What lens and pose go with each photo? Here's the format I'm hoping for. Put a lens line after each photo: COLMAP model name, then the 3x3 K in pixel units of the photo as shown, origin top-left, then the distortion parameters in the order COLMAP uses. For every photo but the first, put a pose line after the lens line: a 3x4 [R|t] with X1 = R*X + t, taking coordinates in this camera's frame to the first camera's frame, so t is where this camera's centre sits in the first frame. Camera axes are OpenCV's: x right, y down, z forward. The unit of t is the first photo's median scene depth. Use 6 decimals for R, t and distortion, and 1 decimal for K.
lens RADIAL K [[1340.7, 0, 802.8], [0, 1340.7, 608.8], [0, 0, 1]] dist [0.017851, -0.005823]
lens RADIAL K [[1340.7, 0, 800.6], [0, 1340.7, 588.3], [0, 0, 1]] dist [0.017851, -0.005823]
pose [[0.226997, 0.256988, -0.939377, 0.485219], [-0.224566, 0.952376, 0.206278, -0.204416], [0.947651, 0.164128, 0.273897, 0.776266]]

---

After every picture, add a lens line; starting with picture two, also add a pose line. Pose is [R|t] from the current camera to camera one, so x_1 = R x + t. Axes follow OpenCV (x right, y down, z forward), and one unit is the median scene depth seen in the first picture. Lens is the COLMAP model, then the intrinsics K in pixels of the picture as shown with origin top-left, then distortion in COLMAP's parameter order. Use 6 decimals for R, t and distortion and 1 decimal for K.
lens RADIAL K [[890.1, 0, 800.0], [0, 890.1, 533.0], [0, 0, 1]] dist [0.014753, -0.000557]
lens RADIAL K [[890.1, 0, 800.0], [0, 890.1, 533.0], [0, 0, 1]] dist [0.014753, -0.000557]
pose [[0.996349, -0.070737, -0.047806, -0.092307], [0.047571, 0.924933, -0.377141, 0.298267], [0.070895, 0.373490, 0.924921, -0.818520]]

## What to do
State how many of the lines above contain the string "lens", matching case exactly, and give only the number.

## Worked solution
6